Take the population of the U.S. and split it down the middle. There’s half. Now, take the wealth of the U.S. and split it down the middle (50%), then half it again (25%), and again (12.5%), and again (6.25%), and again (3.13%), and finally slice off just a bit more (2%) — there’s two percent.
Meanwhile, the top ten percent own 72 percent of the wealth.1
I first encountered this data in Thomas Piketty’s A Brief History of Equality, his slimmer ~275-page summary of his own ~700-page book. We certainly agree on the problem, though Sawa proposes a novel solution: enhancing access to credit and reducing financial fragility for the underserved so people can get into and stay in their homes. Let’s take a closer look at the problem.
Inequality creates feelings of financial fragility.
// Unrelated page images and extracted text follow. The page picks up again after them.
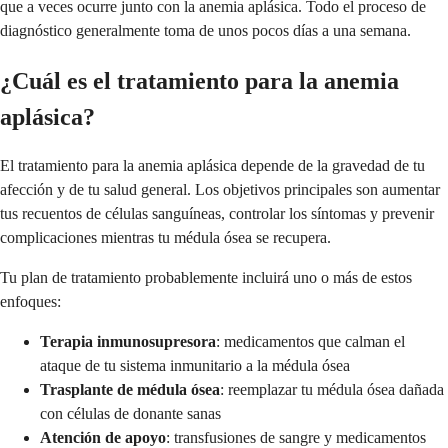
que a veces ocurre junto con la anemia aplásica. Todo el proceso de
diagnóstico generalmente toma de unos pocos días a una semana.
¿Cuál es el tratamiento para la anemia
aplásica?
El tratamiento para la anemia aplásica depende de la gravedad de tu
afección y de tu salud general. Los objetivos principales son aumentar
tus recuentos de células sanguíneas, controlar los síntomas y prevenir
complicaciones mientras tu médula ósea se recupera.
Tu plan de tratamiento probablemente incluirá uno o más de estos
enfoques:
Terapia inmunosupresora
: medicamentos que calman el
ataque de tu sistema inmunitario a la médula ósea
Trasplante de médula ósea
: reemplazar tu médula ósea dañada
con células de donante sanas
Atención de apoyo
: transfusiones de sangre y medicamentos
In our research with Common Cents Lab, part of the Center for Advanced Hindsight at Duke University, those who are worried they might miss mortgage payments are worried specifically about encountering a financial shock or unexpected expense. Further, those who worry about their mortgages also have job insecurity, health complications, and/or low income.
It makes sense to worry: a missed payment isn’t just a missed payment, it’s the first snowflake in a snowball of fees and financial consequences: Miss a payment, get a late fee. Overdraft, pay an overdraft fee. Take out a loan from the only available lender, owe predatory interest. Foreclosed or evicted, then add the expense of temporary housing and moving. Not to mention the long-term costs of having weak or thin credit: higher interest rates, limited access to safe and affordable housing… Unfortunately, the list goes on.
Save up, worry less doesn't cut it.
Popular financial advice encourages saving six to eight months of income to buffer financial emergencies. However popular the advice is, people aren’t achieving the goal. In Pew’s 2015 Survey of American Family Finances, median households with incomes less than $25,000 have saved only six days worth of income, not six months.
Trying to save six months of income is so near impossible it’s disheartening. As we all well know, an unachievable goal is counterproductive; it’s discouraging, not encouraging.
It’s also a gating mechanism. If your first goal is to buffer yourself against financial emergencies by saving six months of income, and are attempting to do that, but are only three percent of the way to that goal, every other goal is put out of reach. Buy a house? Invest in a business? Put your money into a higher-return vehicle? That’s all out of the question.
Access to capital can change the wealth trajectory for generations.
In the world of credit, capacity is the percentage of revolving debts to gross income — in other words, how much financial cushion you have. Since most financial shocks are small dollar, access to a modest amount of additional capacity would give households the assurance that when a financial shock hits, they’ll be able to weather it. Currently, this is an assurance and a hope less than half of U.S. households know. Instead of repeatedly getting knocked back by the inevitable financial hits as they struggle to save, they can build for the future.
Sawa has an opportunity to serve as everyone’s well-stocked emergency fund and a community that’s like friends and family to turn to when financial shocks inevitably arise.
“That is, of total wealth of land, buildings, business assets, and industrial and financial wealth of all kinds, net of debt.” Thomas Piketty, A Brief History of Equality, trans. Steven Rendall (Cambridge: Harvard University Press, 2022), 32.